Aim of the task - Go through the material under this sentence. Return every line holding "checkLoginStatus".

Data supplied section start

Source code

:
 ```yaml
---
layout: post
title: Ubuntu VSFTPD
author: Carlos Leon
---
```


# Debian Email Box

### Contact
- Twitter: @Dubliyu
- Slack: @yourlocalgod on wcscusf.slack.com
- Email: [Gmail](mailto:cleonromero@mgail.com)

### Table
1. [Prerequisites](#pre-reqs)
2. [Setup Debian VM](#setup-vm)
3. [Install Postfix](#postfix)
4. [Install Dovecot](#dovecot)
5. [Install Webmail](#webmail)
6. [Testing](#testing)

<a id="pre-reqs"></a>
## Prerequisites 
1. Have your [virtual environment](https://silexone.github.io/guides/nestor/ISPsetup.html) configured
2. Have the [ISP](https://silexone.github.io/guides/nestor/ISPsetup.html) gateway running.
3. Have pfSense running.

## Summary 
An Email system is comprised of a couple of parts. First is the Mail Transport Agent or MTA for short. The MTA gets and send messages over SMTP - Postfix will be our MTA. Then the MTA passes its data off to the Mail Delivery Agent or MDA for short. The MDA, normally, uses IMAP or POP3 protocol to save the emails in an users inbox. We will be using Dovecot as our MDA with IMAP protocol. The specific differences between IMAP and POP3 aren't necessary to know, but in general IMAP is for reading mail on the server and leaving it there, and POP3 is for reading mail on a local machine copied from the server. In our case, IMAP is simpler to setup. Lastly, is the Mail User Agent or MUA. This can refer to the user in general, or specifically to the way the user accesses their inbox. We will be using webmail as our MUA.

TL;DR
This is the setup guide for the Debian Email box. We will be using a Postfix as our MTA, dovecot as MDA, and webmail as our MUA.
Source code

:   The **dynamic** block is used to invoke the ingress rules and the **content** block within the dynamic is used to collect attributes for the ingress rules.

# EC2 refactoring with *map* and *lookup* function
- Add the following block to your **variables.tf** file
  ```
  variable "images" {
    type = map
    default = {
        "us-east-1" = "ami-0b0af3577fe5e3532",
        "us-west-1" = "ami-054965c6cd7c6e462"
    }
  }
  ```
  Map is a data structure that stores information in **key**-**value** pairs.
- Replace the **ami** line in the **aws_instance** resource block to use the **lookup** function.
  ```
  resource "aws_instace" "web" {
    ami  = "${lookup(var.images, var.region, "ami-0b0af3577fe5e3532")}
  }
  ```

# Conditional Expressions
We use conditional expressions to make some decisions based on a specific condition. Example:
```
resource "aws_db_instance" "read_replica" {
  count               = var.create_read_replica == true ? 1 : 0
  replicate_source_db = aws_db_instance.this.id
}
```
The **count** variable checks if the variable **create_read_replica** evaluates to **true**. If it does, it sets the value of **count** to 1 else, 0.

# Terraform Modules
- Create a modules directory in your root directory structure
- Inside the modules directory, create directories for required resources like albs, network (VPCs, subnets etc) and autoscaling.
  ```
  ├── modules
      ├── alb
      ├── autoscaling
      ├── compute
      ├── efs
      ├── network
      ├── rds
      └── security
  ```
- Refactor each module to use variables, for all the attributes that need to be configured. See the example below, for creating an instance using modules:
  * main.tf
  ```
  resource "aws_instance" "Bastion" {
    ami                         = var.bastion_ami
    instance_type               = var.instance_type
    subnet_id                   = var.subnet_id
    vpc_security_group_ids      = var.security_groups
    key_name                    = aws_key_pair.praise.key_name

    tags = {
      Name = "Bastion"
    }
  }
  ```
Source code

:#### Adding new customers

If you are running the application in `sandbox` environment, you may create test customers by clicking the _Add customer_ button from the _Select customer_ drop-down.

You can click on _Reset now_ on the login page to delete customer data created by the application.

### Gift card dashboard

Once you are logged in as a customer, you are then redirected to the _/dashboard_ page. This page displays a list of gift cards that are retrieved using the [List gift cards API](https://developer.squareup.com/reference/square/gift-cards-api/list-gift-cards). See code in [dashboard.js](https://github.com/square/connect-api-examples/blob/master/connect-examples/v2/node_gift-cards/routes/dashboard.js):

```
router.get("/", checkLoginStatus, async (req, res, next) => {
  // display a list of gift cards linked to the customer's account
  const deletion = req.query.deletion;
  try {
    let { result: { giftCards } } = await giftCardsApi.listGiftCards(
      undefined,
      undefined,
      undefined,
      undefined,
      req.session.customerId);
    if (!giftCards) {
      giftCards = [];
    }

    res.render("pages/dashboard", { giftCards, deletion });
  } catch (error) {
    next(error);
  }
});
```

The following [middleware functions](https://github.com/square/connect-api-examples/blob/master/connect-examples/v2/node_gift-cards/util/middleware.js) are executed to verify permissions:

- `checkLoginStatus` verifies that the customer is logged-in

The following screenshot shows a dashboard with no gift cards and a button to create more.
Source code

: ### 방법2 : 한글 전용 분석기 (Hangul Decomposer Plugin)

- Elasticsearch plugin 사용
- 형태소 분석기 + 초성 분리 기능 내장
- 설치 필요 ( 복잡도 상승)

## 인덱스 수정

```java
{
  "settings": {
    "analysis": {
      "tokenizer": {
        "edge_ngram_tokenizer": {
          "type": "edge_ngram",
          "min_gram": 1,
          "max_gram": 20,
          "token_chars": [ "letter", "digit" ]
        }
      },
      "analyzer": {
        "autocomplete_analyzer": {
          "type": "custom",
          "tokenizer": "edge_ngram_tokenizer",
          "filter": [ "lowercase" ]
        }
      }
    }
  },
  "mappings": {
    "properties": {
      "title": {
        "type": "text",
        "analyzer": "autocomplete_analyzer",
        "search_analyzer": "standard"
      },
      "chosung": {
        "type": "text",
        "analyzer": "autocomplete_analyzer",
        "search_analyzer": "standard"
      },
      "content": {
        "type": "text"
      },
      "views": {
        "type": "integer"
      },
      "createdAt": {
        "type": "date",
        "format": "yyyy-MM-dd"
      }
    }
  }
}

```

Data supplied section end

Output below -
router.get("/", checkLoginStatus, async (req, res, next) => {
- `checkLoginStatus` verifies that the customer is logged-in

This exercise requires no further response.